Coincidental with the 2015 Women's World Cup, Laurie Ricou has recalled his 35 years of coaching the beautiful game for a fragmented memoir, Foot Notes: Telling Stories of Girls' Soccer (Oolichan $12.95).

June 07th, 2015

A soccer family: Laurie Ricou (white t-shirt) with his soccer-playing wife Treva in blue (still playing); daughter Lianne, her husband Steve, and their two children.

Ricou has already seen some of the women’s World Cup matches, taking in a doubleheader at BC Place. “The Japan-Switzerland game was sensational,” he reports, “And the Sweden-Nigeria match from the Peg was great viewing.”


Since 1979, Laurie Ricou–a non-soccer player and a professor emeritus from the UBC English Department–has coached various levels of girls’ soccer, making him a co-recipient of a Youth Coach of the Year Award from the B.C. Soccer Association.

Simultaneously, his wife, Treva Ricou, has long been an avid soccer player since her thirties, continuing to play competitively into her seventies. His children Marc and Liane have played since they turned six.

Ricou, Laurie gentle sideline boss

Veteran coach Laurie Ricou

Noting the escalating costs for parents to enable their children to participate in amateur soccer, Ricou diplomatically remarks in his book, “I can’t think of many reasons why a parent who pays for swimming lessons, Tae Kwon Do and ballet, should not pay for soccer coaching. However, there’s no doubt that a change to an employee/employer nexus changes a lot. Maybe this book hums some nostalgic farewell to the amateur coach, and celebrates the culture of volunteerism that sustains.”

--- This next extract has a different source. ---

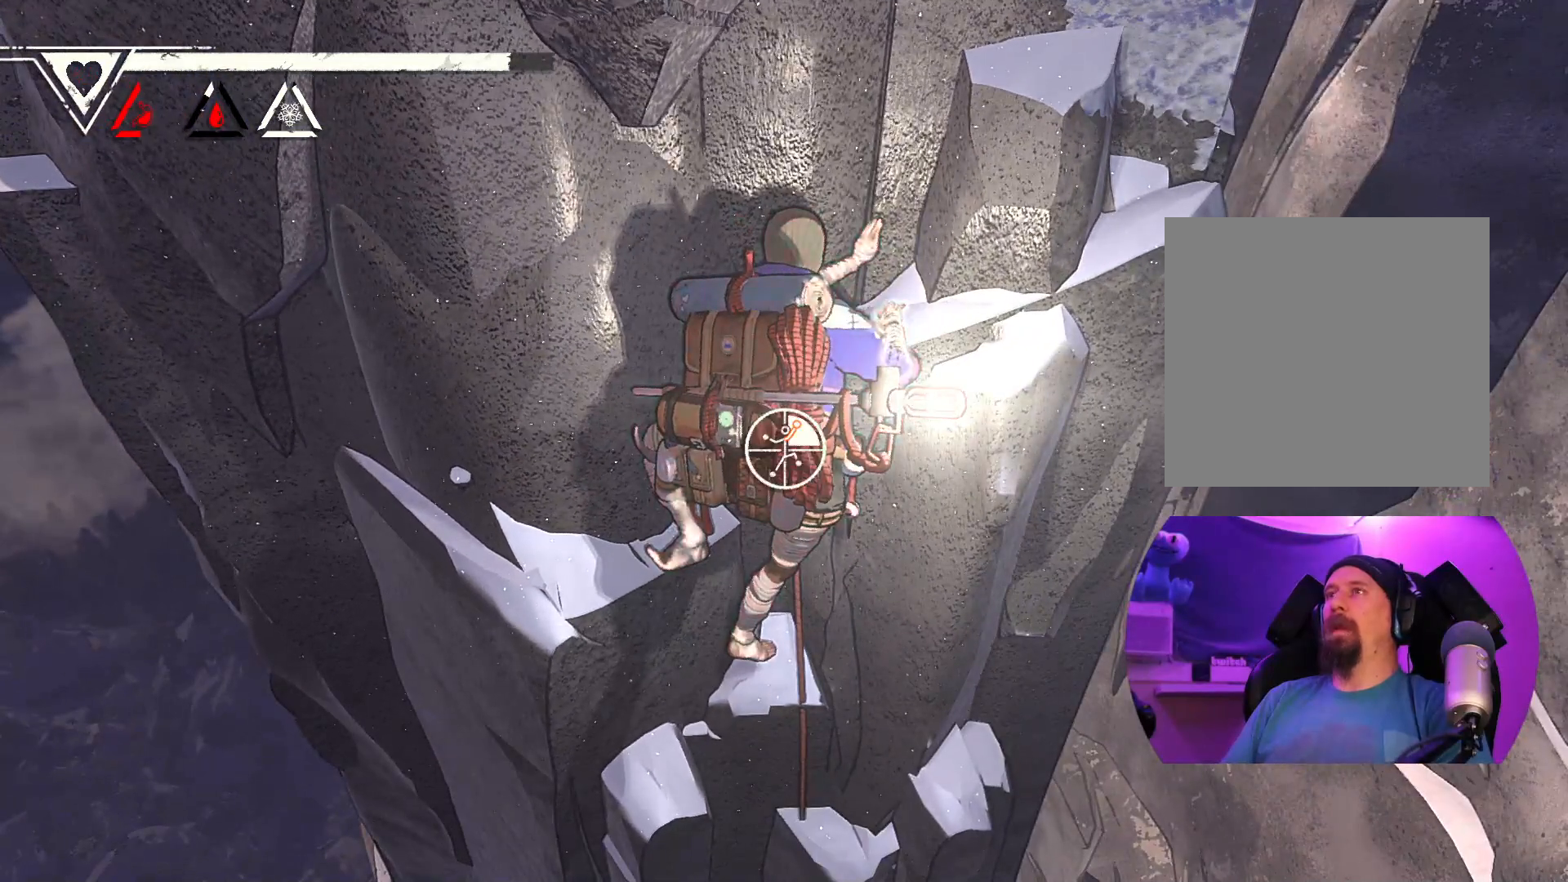
{"buttons": [], "left_stick": "up", "right_stick": "center", "events": [[67, "R1", "up"], [167, "left_stick", "up"]]}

Sprinkled with literary references to Canlit titles, Ricou’s potporri of memories and observations revealing a thoughtful and careful personality.

“Some feminists claim that the term ‘girls’ is inappropriate,” he writes, “even to refer to teenagers, because it connotes immaturity, diminished intellect, the girly and the girlish, modelled on a Barbie doll. But when a coach is calling a group of soccer players together, other than such collectives as ‘team’ or ‘blue,’ it still seems the best term. ‘Ladies,’ which many coaches use, is loaded with way more pejorative echo than ‘girls,’ and certainly (consider ‘ladylike’) does not conjure athletic prowess.

“‘Guys’ can sometimes work player-to-player, but will seem arch coming from a male coach. ‘Young woman’ or ‘women’ is fine, preferred, for an indirect reference, but it would not work for getting a group to listen up.

“I used to worry about this terminology, as this bit of angst will convey, but not much anymore. Girls is what girls prefer.”